- Born: June 12, 1927 Bozeman, Montana, United States
- Died: January 8, 2005 (aged 77) Oakland, California, United States
- Occupation: Activist
- Spouses: ; Jim McClintock ​(m. 1947)​, 2 children ; Harry Anderson ​(m. 1956⁠–⁠1958)​ ; Mel Abrams ​(m. 1959)​, 2 children

= Oleta Kirk Abrams =

Oleta Margaret "Lee" Abrams ( Kirk; June 12, 1927 - January 8, 2005) was one of the three founders of Bay Area Women Against Rape, the first rape crisis center in the U.S., and the first victim-witness advocate for the Alameda County district attorney's office.

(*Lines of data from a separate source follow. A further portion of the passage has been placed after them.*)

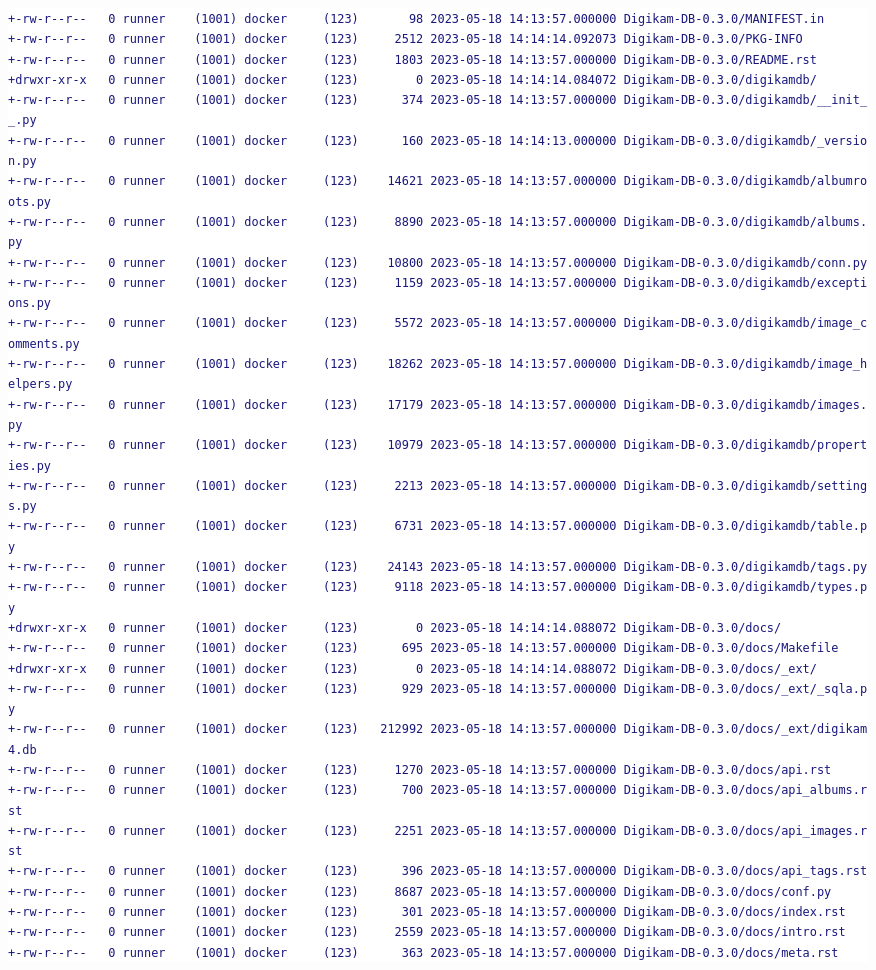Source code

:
 ```diff
+-rw-r--r--   0 runner    (1001) docker     (123)       98 2023-05-18 14:13:57.000000 Digikam-DB-0.3.0/MANIFEST.in
+-rw-r--r--   0 runner    (1001) docker     (123)     2512 2023-05-18 14:14:14.092073 Digikam-DB-0.3.0/PKG-INFO
+-rw-r--r--   0 runner    (1001) docker     (123)     1803 2023-05-18 14:13:57.000000 Digikam-DB-0.3.0/README.rst
+drwxr-xr-x   0 runner    (1001) docker     (123)        0 2023-05-18 14:14:14.084072 Digikam-DB-0.3.0/digikamdb/
+-rw-r--r--   0 runner    (1001) docker     (123)      374 2023-05-18 14:13:57.000000 Digikam-DB-0.3.0/digikamdb/__init__.py
+-rw-r--r--   0 runner    (1001) docker     (123)      160 2023-05-18 14:14:13.000000 Digikam-DB-0.3.0/digikamdb/_version.py
+-rw-r--r--   0 runner    (1001) docker     (123)    14621 2023-05-18 14:13:57.000000 Digikam-DB-0.3.0/digikamdb/albumroots.py
+-rw-r--r--   0 runner    (1001) docker     (123)     8890 2023-05-18 14:13:57.000000 Digikam-DB-0.3.0/digikamdb/albums.py
+-rw-r--r--   0 runner    (1001) docker     (123)    10800 2023-05-18 14:13:57.000000 Digikam-DB-0.3.0/digikamdb/conn.py
+-rw-r--r--   0 runner    (1001) docker     (123)     1159 2023-05-18 14:13:57.000000 Digikam-DB-0.3.0/digikamdb/exceptions.py
+-rw-r--r--   0 runner    (1001) docker     (123)     5572 2023-05-18 14:13:57.000000 Digikam-DB-0.3.0/digikamdb/image_comments.py
+-rw-r--r--   0 runner    (1001) docker     (123)    18262 2023-05-18 14:13:57.000000 Digikam-DB-0.3.0/digikamdb/image_helpers.py
+-rw-r--r--   0 runner    (1001) docker     (123)    17179 2023-05-18 14:13:57.000000 Digikam-DB-0.3.0/digikamdb/images.py
+-rw-r--r--   0 runner    (1001) docker     (123)    10979 2023-05-18 14:13:57.000000 Digikam-DB-0.3.0/digikamdb/properties.py
+-rw-r--r--   0 runner    (1001) docker     (123)     2213 2023-05-18 14:13:57.000000 Digikam-DB-0.3.0/digikamdb/settings.py
+-rw-r--r--   0 runner    (1001) docker     (123)     6731 2023-05-18 14:13:57.000000 Digikam-DB-0.3.0/digikamdb/table.py
+-rw-r--r--   0 runner    (1001) docker     (123)    24143 2023-05-18 14:13:57.000000 Digikam-DB-0.3.0/digikamdb/tags.py
+-rw-r--r--   0 runner    (1001) docker     (123)     9118 2023-05-18 14:13:57.000000 Digikam-DB-0.3.0/digikamdb/types.py
+drwxr-xr-x   0 runner    (1001) docker     (123)        0 2023-05-18 14:14:14.088072 Digikam-DB-0.3.0/docs/
+-rw-r--r--   0 runner    (1001) docker     (123)      695 2023-05-18 14:13:57.000000 Digikam-DB-0.3.0/docs/Makefile
+drwxr-xr-x   0 runner    (1001) docker     (123)        0 2023-05-18 14:14:14.088072 Digikam-DB-0.3.0/docs/_ext/
+-rw-r--r--   0 runner    (1001) docker     (123)      929 2023-05-18 14:13:57.000000 Digikam-DB-0.3.0/docs/_ext/_sqla.py
+-rw-r--r--   0 runner    (1001) docker     (123)   212992 2023-05-18 14:13:57.000000 Digikam-DB-0.3.0/docs/_ext/digikam4.db
+-rw-r--r--   0 runner    (1001) docker     (123)     1270 2023-05-18 14:13:57.000000 Digikam-DB-0.3.0/docs/api.rst
+-rw-r--r--   0 runner    (1001) docker     (123)      700 2023-05-18 14:13:57.000000 Digikam-DB-0.3.0/docs/api_albums.rst
+-rw-r--r--   0 runner    (1001) docker     (123)     2251 2023-05-18 14:13:57.000000 Digikam-DB-0.3.0/docs/api_images.rst
+-rw-r--r--   0 runner    (1001) docker     (123)      396 2023-05-18 14:13:57.000000 Digikam-DB-0.3.0/docs/api_tags.rst
+-rw-r--r--   0 runner    (1001) docker     (123)     8687 2023-05-18 14:13:57.000000 Digikam-DB-0.3.0/docs/conf.py
+-rw-r--r--   0 runner    (1001) docker     (123)      301 2023-05-18 14:13:57.000000 Digikam-DB-0.3.0/docs/index.rst
+-rw-r--r--   0 runner    (1001) docker     (123)     2559 2023-05-18 14:13:57.000000 Digikam-DB-0.3.0/docs/intro.rst
+-rw-r--r--   0 runner    (1001) docker     (123)      363 2023-05-18 14:13:57.000000 Digikam-DB-0.3.0/docs/meta.rst
```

She became involved after her 15-year-old daughter was raped at her high school. Abrams was appalled at the treatment her daughter received both from the school and the hospital to which she was taken. Rather than merely protest, she enlisted two friends to found the center.

== Early life ==
Oleta Margaret Kirk was born July 12, 1927, in Bozeman, Montana, to Howard Manning Kirk, who was a geologist, and Margaret Maxey. Due to her father’s job, she and her family traveled to many places around the world such as Turkey and Haiti.

== Education ==
She graduated from Emerson College (Boston, Massachusetts) with a drama degree. After college, she worked as an elementary school teacher. She then attended the master’s program at the University of Pittsburgh focusing on autistic children.

== Later life ==
In 1947, she married James Lewis McClintock in Newcastle, Pennsylvania. By that marriage, she had two children, Maxey and Rebecca Mary. Shortly after the birth of Rebecca Mary, the marriage ended. She then met Harry Anderson while studying at the University of Pittsburgh and married him in 1956. This marriage quickly ended. In 1959, she married her third husband Melvin Abrams and gave birth to Alexandra in 1960 and Simon Peter Kirk in 1964. She died in 2005 from medical complications during a lung biopsy.

== Work ==
Abrams started her crisis center because of the appalling way her foster daughter’s rape case was handled—the police didn’t let her call her guardians, had to wait to be sent to the doctors who didn’t even test her for pregnancy or diseases. In 1971, she established the Bay Area Women Against Rape (BAWAR), which provides counseling and education regarding sexual assault issues, with Julia Schewendinger, created the first 24-hour hot line to support rape victims and accompanied them in court when they testified against their attackers. Abrams was very dedicated to her work and eventually retired at the age of 70. She died in 2005, aged 77.